Editorial
El agotamiento de nuestro sistema de partidos políticos a lo largo de tres décadas, provocado por la corrupción y la impunidad, nos lleva este fin de semana al final del primer capítulo de un proceso electoral atípico, marcado por la peor crisis política que ha enfrentado nuestra democracia en este período.
Si bien es cierto que las papeletas electorales presentarán 14 opciones distintas –a nivel presidencial–, se percibe un sentimiento bastante generalizado entre la ciudadanía, en el sentido de que hacen falta opciones que respondan al manifiesto interés de llevar al Gobierno a una nueva clase política.
Cabe recordar que cuando el Tribunal Supremo Electoral (TSE) convocó a Elecciones Generales el pasado 2 de mayo, había dos ingredientes que han resultado determinantes en el transcurso de la campaña: el gigantesco destape de los actos de corrupción en el Gobierno y la clase política –caso la Línea–, y el abuso de varios partidos políticos con la llamada campaña anticipada, que favoreció en exceso las posibilidades de algunos contendientes, mientras que colocaba en desventaja a la mayoría.
El TSE intentó controlar esta irregularidad, pero finalmente el daño se había dado. El esfuerzo tuvo buenas intensiones, pero no el alcance suficiente. Mientras esa situación se desarrollaba y debatía, los escándalos por corrupción terminaron por abarcar a otros partidos además del oficial (PP), dejando al desnudo que la corrupción se ha convertido en una práctica común entre la mayoría de quienes se dedican a la política en el país.
Esa crisis que llevó a manifestar a cerca de 200.000 ciudadanos en todo el país hace una semana, ha estado concentrada en el Gobierno, pero se ha proyectado hacia la clase política, tomando en cuenta que la corrupción descubierta ha sido un vicio que ha venido creciendo con cada Gobierno, que abarca, además, a casi todas las administraciones municipales.
En términos generales, las elecciones suelen ser la solución para cualquier crisis política o, al menos, una especie de válvula de escape. En el caso que nos ocupa, el problema es que hay un sentimiento de frustración, porque no pareciera que entre los principales aspirantes pueda haber alguien que le dé al país un auténtico cambio de dirección.
Ya era común escuchar la frase vamos a votar por el menos malo, algo que ha marcado algunas de las últimas elecciones. Ese era ya un síntoma de ese cáncer que corroe a los partidos políticos. La encrucijada sobre por quién votar es mayor ahora, porque hay más conciencia de que la causa de casi todos los problemas que arrastra el país se deriva precisamente del fracaso del sistema de partidos políticos.
Después de una oscura campaña electoral, se ha podido comprobar que la mayoría de los candidatos –por no decir todos– no tuvieron la capacidad de leer adecuadamente ese sentir ciudadano. No hubo cambio en los mensajes, ofreciendo lo mismo de siempre, haciendo las cosas igual que antes, esperando la respuesta de siempre de parte del pueblo.
En el lado ciudadano ya hay un cambio, de eso no cabe duda; como tampoco cabe esperar la solución en las urnas, lamentablemente.
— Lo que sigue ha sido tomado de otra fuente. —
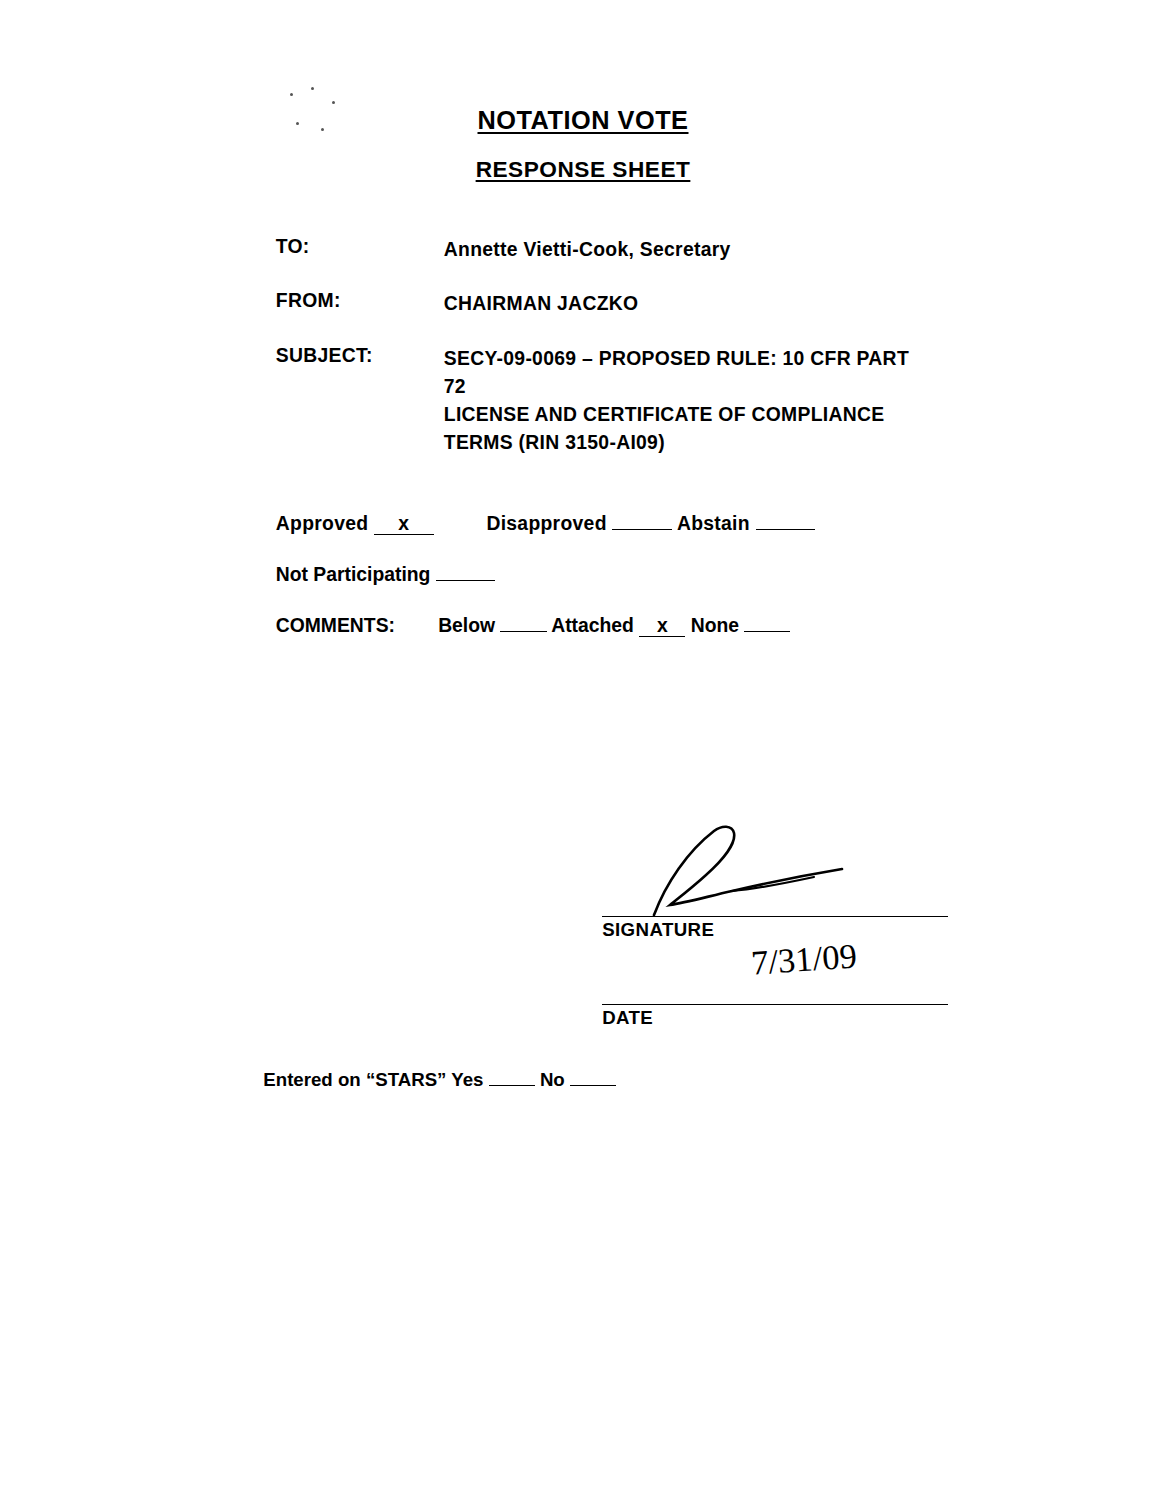NOTATION VOTE
RESPONSE SHEET
| TO: | Annette Vietti-Cook, Secretary |
| FROM: | CHAIRMAN JACZKO |
| SUBJECT: | SECY-09-0069 – PROPOSED RULE: 10 CFR PART 72 LICENSE AND CERTIFICATE OF COMPLIANCE TERMS (RIN 3150-AI09) |
Approved x Disapproved Abstain
Not Participating
COMMENTS: Below Attached x None
SIGNATURE
7/31/09
DATE
Entered on “STARS” Yes No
Lo que sí es importante, es que todos estemos aprendiendo de cada lección; porque lo que sí es cierto, es que la historia no termina con la elección, apenas empieza a construirse a partir de entonces la posibilidad de modificar el rumbo que lleva el país.
El voto es la forma de corregir en una democracia funcional. Nosotros podemos, más o menos, castigar un poco a los políticos corruptos. Esta crisis demanda que se piense y analice mejor cada voto, que se castigue a los corruptos, a quienes quieren perpetuarse en los cargos y, en definitiva, que nos sirva de lección para prepararnos para batallas más determinantes.
Lo más destacado dentro de este proceso electoral ha sido el claro mensaje que el movimiento ciudadano ha enviado a la clase política: ¡basta ya! de corruptos y ladrones. Hay que llegar a servir al paí…, no a servirse de él. Esto es válido para las autoridades que resulten electas el domingo.